REQUIREMENT: Output the lines from the records below verbatim, starting at the line containing "令和8年熊本地震に係る支援等情報を掲載しています（随時更" and stopping after the line containing "福岡県福岡市博多区東公園7番7号". Include both of those lines and nothing else.

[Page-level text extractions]
'''
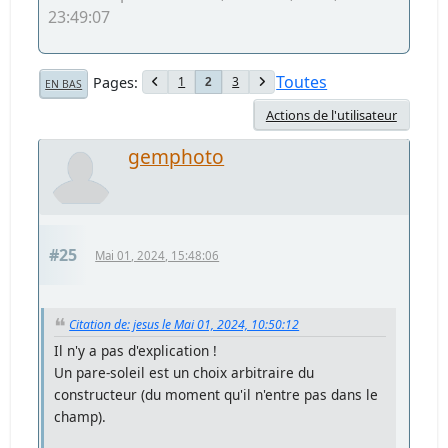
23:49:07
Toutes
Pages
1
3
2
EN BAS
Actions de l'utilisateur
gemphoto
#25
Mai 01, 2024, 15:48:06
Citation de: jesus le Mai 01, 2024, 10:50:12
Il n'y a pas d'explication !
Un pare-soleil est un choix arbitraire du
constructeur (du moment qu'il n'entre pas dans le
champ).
'''
'''
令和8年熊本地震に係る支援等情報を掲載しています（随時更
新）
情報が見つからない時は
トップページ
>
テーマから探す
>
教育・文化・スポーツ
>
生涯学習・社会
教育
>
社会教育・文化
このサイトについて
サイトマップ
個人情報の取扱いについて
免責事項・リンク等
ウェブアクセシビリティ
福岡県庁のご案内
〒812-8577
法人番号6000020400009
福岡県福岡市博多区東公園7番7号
'''
EXPECTED ANSWER:
令和8年熊本地震に係る支援等情報を掲載しています（随時更
新）
情報が見つからない時は
トップページ
>
テーマから探す
>
教育・文化・スポーツ
>
生涯学習・社会
教育
>
社会教育・文化
このサイトについて
サイトマップ
個人情報の取扱いについて
免責事項・リンク等
ウェブアクセシビリティ
福岡県庁のご案内
〒812-8577
法人番号6000020400009
福岡県福岡市博多区東公園7番7号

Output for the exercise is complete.